Every year, farmers keep their fingers crossed that the weather will cooperate throughout the growing season and into harvest, but wheat farmers are now assessing damage after hail hit northeast Colorado and moved into Nebraska.
Storms Monday, June 27, brought hail to the surrounding areas of Paoli, Haxtun, Julesburg and Venango, Neb. Holyoke seemed to be spared from the brunt of the bad weather, despite the 5:30 p.m. tornado whistle warning of severe storms.
With dark, swirling clouds, the storm looked worse than it was, bringing rain for only about an hour. Though the added moisture means further delays for wheat harvest, it seems Holyoke farms were well protected.
While no one has brought in any loads or samples yet, CHS Grainland grain merchandiser Steve Young expects things to start trickling in by the end of the week, just in time for the Fourth of July holiday.

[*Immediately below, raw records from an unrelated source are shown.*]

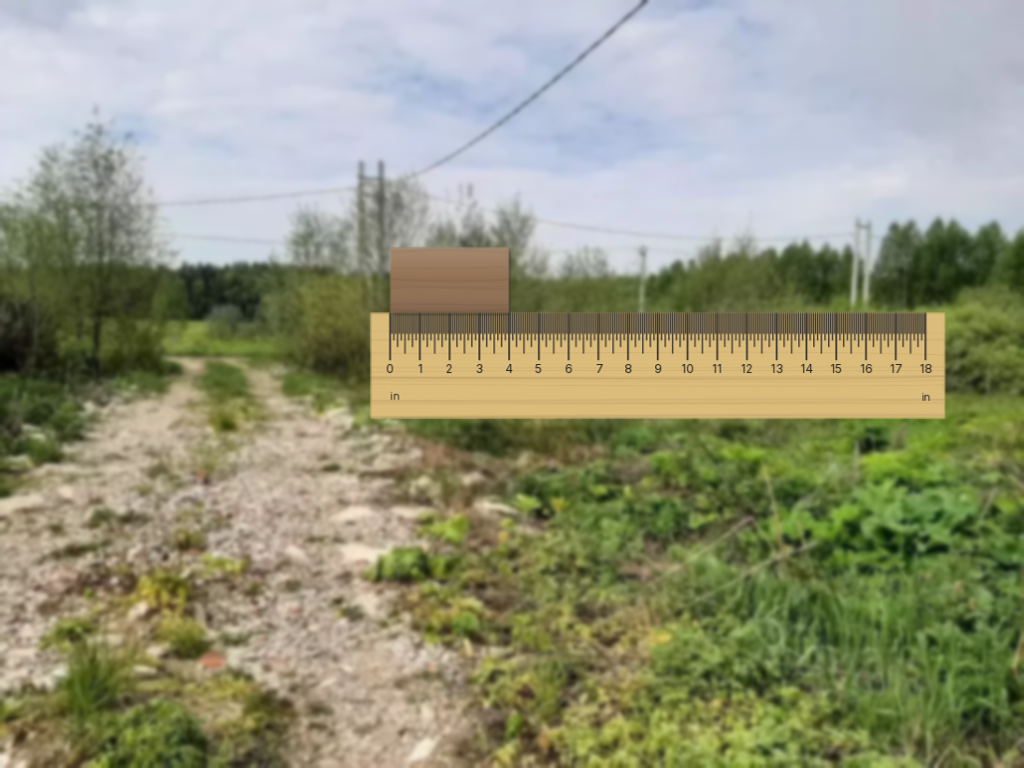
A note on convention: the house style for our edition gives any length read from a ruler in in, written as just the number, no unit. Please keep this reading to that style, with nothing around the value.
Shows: 4
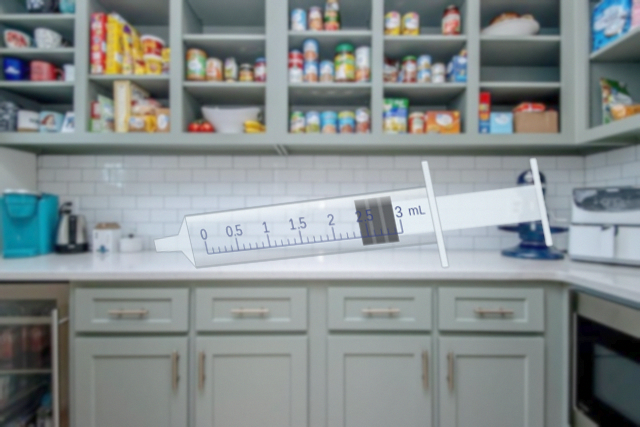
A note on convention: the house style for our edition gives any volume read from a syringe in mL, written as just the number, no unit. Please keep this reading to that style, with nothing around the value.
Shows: 2.4
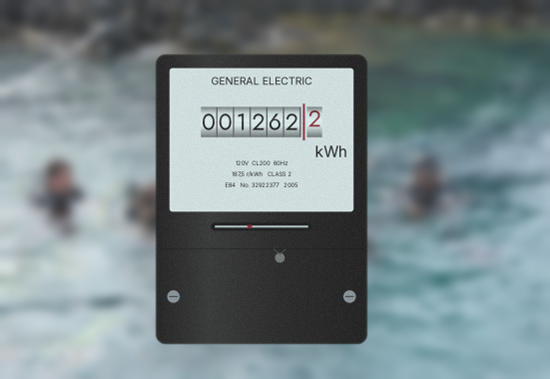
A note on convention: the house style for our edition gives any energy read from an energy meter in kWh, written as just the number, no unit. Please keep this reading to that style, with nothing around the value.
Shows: 1262.2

Weather isn’t the only foe trifling with this year’s wheat crop. A worldwide surplus is driving wheat prices down, and the stripe rust fungus continues to affect area crops. Many farmers have sprayed for stripe rust this year, but those who didn’t could run into trouble.
“The crop that didn’t get hailed is looking good, and we can expect pretty high yields this summer,” said Young, remaining cautiously optimistic.
As harvest progresses, farmers will be able to see if extra bushels per acre can make up for lost crops and low prices. Harvesters can expect the price of wheat to remain low for at least the next six months.